### Passage
Pavel Valerievich Priluchny (Павел Вале́рьевич Прилучный; born 5 November 1987) is a Kazakhstani-born Russian actor of theater and cinema, TV host, best known for his roles in the television series Silver Spoon and The Life and Adventures of Mishka Yaponchik.

==Biography==
===Early years and education===
Pavel Priluchny was born in Chimkent, Chimkent Oblast, Kazakh SSR, Soviet Union (now Kazakhstan). His mother was a choreographer and his father a boxing trainer. Pavel spent his childhood and teenage years doing choreography and boxing. He studied at a theater school in Novosibirsk, and performed at the youth theater "Globus".

Pavel moved to Moldova when he was seventeen. He entered the Russian Academy of Theatre Arts, but because of a mistake in the paperwork, his name was not on the list of the candidates. Instead of waiting for the mix-up to be corrected, he decided to enter the Moscow Art Theater School (course of Konstantin Raikin. He studied there for only two years. Priluchny later finished his education in 2010 at GITIS (course of Sergei Golomazov).

### Activity
Write out the part of the Pavel Priluchny passage starting at "Pavel Valerievich Priluchny" and ending at "of Mishka Yaponchik.", word for word.

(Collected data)

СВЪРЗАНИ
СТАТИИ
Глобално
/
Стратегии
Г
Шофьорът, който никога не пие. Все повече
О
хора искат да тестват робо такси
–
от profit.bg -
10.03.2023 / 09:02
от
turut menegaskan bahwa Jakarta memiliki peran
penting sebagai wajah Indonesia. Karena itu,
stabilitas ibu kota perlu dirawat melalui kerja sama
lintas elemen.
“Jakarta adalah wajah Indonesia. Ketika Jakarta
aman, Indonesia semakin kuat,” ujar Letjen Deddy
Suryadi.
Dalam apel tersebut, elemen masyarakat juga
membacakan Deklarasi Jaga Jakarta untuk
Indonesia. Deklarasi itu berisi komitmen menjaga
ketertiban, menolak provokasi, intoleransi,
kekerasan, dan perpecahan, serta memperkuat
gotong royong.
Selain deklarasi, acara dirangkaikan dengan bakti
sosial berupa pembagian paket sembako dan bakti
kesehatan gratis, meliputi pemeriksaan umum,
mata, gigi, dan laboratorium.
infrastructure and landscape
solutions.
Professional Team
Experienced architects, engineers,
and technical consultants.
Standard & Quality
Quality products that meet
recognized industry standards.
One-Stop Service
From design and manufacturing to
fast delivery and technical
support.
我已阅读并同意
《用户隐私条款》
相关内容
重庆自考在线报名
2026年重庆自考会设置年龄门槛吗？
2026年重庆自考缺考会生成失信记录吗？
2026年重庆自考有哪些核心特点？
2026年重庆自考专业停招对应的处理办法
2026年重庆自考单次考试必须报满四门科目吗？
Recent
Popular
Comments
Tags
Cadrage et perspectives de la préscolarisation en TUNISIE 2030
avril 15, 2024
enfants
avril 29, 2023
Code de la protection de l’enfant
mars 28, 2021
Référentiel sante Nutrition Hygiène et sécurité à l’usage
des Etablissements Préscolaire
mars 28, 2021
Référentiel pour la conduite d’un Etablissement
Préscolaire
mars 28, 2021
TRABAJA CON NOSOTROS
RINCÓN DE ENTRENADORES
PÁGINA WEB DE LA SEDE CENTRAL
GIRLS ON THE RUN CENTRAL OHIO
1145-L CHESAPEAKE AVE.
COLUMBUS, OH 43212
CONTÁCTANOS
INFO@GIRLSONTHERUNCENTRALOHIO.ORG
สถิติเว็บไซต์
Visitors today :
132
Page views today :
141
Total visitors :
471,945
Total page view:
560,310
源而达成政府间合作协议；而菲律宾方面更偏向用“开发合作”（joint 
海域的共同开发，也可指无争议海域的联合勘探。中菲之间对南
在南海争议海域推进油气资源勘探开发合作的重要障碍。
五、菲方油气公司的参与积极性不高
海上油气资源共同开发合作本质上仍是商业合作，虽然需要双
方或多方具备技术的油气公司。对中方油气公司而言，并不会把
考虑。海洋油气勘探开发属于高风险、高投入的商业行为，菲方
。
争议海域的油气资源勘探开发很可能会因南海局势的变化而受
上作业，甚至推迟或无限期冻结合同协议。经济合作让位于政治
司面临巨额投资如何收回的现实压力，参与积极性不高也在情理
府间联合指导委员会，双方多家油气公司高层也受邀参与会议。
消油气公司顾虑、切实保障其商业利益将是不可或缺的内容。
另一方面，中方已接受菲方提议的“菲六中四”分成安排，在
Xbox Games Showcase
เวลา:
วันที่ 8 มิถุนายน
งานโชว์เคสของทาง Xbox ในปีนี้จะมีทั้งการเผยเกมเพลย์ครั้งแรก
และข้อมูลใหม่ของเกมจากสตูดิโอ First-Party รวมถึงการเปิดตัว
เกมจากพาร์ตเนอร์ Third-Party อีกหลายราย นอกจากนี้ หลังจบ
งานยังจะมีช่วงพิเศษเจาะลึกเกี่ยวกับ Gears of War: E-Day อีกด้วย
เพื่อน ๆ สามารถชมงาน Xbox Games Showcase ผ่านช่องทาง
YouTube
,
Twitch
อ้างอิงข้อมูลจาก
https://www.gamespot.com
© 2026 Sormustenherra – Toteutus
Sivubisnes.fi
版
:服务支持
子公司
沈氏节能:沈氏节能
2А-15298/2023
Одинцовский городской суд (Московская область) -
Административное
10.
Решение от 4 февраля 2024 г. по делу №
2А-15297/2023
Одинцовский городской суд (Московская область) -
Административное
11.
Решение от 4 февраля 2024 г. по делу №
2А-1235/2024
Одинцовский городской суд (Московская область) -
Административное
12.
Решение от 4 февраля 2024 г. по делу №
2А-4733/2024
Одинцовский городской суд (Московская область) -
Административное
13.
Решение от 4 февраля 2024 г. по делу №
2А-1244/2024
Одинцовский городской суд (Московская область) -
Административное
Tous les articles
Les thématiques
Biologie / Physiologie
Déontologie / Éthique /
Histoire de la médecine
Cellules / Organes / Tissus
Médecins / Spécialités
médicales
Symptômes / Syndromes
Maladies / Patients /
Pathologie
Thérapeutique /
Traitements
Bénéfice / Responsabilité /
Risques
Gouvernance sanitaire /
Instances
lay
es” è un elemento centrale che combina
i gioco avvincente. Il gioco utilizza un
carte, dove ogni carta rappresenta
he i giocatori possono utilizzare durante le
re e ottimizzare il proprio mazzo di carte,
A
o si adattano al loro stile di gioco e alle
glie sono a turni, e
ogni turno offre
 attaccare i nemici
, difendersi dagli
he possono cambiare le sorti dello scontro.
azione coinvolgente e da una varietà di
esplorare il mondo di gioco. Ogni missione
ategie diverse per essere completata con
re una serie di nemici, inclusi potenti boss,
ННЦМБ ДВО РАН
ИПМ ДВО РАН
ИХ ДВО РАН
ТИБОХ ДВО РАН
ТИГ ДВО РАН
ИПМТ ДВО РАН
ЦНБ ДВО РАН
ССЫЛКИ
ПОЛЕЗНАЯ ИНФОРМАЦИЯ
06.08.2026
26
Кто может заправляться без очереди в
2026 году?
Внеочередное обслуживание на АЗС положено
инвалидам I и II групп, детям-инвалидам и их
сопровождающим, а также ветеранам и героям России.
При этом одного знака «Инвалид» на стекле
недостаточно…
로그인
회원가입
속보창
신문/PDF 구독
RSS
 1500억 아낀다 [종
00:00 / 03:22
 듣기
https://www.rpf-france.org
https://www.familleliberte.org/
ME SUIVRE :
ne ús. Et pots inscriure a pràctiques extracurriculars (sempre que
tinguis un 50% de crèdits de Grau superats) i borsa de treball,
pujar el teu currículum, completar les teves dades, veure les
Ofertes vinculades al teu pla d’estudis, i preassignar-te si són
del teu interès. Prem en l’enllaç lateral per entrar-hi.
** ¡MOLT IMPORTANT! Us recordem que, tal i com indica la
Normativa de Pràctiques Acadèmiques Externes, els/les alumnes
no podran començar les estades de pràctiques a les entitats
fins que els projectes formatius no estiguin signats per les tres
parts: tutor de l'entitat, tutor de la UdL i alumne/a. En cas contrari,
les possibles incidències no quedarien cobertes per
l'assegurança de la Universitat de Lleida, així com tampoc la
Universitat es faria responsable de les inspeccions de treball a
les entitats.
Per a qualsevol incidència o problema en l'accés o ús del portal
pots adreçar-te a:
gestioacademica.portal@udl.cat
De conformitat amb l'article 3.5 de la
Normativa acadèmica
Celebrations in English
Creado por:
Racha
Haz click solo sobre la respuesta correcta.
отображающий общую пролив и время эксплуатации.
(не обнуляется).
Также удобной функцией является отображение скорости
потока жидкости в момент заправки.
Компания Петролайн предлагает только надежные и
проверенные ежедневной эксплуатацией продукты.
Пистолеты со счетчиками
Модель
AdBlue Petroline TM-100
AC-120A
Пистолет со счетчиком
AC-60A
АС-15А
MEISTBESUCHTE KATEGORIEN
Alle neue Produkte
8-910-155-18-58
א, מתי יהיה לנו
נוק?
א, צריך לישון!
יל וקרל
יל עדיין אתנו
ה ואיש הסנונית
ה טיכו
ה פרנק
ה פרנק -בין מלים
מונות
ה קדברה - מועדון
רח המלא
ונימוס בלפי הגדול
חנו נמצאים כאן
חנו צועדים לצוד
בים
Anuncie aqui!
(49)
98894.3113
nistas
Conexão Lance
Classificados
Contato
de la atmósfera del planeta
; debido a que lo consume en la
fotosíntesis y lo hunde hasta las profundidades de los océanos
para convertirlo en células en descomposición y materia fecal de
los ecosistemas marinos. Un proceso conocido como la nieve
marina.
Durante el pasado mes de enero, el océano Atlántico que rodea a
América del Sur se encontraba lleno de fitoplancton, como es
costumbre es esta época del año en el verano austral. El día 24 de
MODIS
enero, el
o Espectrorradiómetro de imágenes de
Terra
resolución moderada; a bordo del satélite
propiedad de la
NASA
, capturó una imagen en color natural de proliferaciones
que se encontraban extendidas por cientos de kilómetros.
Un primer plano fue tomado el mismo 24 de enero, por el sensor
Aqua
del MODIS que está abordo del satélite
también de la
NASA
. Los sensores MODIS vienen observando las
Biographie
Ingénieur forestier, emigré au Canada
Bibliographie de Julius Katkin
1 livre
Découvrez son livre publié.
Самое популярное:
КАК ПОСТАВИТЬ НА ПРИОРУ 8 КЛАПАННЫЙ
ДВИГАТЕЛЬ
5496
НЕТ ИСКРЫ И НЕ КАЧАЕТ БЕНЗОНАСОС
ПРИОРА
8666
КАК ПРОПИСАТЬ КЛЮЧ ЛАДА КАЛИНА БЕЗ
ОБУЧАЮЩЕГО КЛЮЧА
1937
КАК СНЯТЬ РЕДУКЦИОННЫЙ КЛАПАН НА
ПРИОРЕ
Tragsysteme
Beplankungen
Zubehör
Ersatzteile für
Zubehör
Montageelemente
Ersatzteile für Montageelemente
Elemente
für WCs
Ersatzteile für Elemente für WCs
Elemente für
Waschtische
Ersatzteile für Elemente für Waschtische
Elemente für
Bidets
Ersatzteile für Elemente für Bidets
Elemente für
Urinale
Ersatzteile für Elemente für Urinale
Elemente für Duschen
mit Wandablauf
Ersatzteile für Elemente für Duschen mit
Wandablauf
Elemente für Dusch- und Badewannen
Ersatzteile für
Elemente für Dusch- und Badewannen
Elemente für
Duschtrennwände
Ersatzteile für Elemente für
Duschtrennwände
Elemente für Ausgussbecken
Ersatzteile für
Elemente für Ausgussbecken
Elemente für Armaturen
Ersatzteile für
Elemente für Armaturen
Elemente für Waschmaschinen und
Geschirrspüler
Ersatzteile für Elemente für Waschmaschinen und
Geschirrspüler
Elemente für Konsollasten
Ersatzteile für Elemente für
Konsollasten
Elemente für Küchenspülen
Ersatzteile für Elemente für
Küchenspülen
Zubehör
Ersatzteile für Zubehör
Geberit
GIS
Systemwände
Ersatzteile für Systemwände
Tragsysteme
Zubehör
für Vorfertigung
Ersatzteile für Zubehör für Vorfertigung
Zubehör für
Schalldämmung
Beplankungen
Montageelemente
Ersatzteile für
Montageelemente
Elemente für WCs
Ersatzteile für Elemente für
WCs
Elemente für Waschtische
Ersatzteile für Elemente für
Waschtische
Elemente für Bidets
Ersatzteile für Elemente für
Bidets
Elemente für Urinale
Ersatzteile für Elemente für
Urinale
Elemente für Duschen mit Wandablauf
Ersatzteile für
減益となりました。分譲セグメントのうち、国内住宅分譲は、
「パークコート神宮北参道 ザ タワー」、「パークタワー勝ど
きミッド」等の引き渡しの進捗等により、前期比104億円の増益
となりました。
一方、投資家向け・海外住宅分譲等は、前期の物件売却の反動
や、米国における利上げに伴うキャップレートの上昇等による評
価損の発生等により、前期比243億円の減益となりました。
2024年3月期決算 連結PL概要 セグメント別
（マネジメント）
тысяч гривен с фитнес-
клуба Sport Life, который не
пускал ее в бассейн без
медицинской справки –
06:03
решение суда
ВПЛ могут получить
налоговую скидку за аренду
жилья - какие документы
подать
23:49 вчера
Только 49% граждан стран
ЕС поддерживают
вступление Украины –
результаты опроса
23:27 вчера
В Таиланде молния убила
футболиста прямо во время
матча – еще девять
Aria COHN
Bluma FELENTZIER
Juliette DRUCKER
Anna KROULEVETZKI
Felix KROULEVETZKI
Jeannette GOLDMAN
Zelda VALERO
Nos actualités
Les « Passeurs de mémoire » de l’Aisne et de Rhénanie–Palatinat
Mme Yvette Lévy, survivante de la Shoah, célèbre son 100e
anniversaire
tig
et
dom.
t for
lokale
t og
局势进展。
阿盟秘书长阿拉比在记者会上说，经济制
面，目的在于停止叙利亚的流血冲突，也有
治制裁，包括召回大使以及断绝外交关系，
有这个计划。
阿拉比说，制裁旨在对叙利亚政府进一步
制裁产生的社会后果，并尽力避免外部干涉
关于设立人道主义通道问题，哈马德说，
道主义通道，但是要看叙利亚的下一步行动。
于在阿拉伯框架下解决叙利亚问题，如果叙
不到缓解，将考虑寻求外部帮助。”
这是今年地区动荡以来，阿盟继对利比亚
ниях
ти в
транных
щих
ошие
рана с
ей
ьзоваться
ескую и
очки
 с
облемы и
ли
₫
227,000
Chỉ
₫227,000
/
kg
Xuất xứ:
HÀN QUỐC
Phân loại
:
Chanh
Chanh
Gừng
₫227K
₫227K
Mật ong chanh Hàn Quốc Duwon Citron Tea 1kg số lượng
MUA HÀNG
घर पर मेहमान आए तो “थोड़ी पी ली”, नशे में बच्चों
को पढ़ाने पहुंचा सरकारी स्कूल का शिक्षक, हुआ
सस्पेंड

### Answer for this exercise
Pavel Valerievich Priluchny (Павел Вале́рьевич Прилучный; born 5 November 1987) is a Kazakhstani-born Russian actor of theater and cinema, TV host, best known for his roles in the television series Silver Spoon and The Life and Adventures of Mishka Yaponchik.